_Work item:_
Quote the records below in full, exactly as given, with the images taken out.

Detected change data
----------

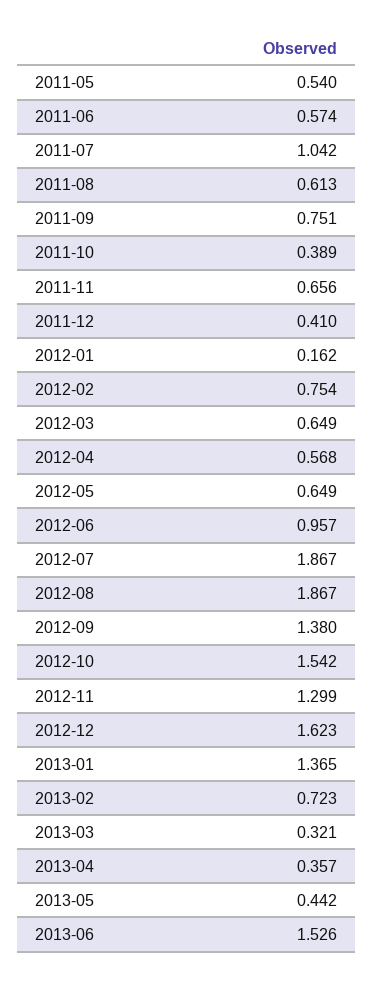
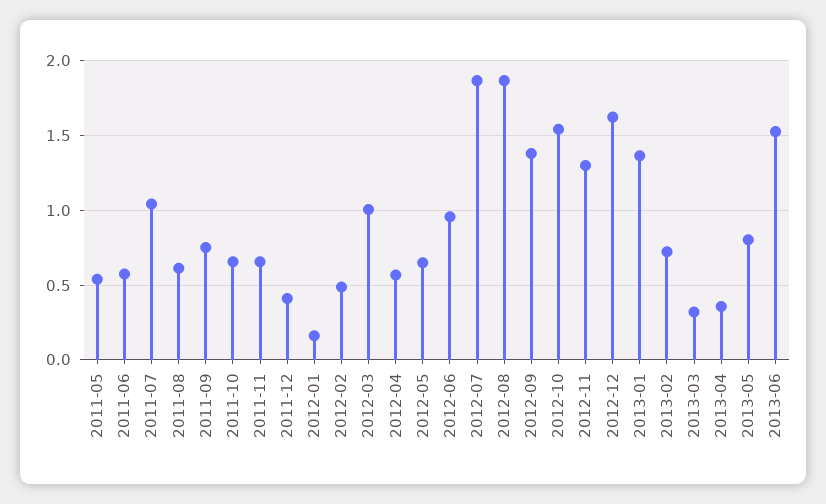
  {
    "2011-05": 0.54,
    "2011-06": 0.574,
    "2011-07": 1.042,
    "2011-08": 0.613,
    "2011-09": 0.751,
-   "2011-10": 0.389,
+   "2011-10": 0.65,
    "2011-11": 0.656,
    "2011-12": 0.41,
    "2012-01": 0.162,
-   "2012-02": 0.754,
+   "2012-02": 0.5,
-   "2012-03": 0.649,
+   "2012-03": 1,
    "2012-04": 0.568,
    "2012-05": 0.649,
    "2012-06": 0.957,
    "2012-07": 1.867,
    "2012-08": 1.867,
    "2012-09": 1.38,
    "2012-10": 1.542,
    "2012-11": 1.299,
    "2012-12": 1.623,
    "2013-01": 1.365,
    "2013-02": 0.723,
    "2013-03": 0.321,
    "2013-04": 0.357,
-   "2013-05": 0.442,
+   "2013-05": 0.8,
    "2013-06": 1.526
  }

----------

_Reply to the exercise:_
  {
    "2011-05": 0.54,
    "2011-06": 0.574,
    "2011-07": 1.042,
    "2011-08": 0.613,
    "2011-09": 0.751,
-   "2011-10": 0.389,
+   "2011-10": 0.65,
    "2011-11": 0.656,
    "2011-12": 0.41,
    "2012-01": 0.162,
-   "2012-02": 0.754,
+   "2012-02": 0.5,
-   "2012-03": 0.649,
+   "2012-03": 1,
    "2012-04": 0.568,
    "2012-05": 0.649,
    "2012-06": 0.957,
    "2012-07": 1.867,
    "2012-08": 1.867,
    "2012-09": 1.38,
    "2012-10": 1.542,
    "2012-11": 1.299,
    "2012-12": 1.623,
    "2013-01": 1.365,
    "2013-02": 0.723,
    "2013-03": 0.321,
    "2013-04": 0.357,
-   "2013-05": 0.442,
+   "2013-05": 0.8,
    "2013-06": 1.526
  }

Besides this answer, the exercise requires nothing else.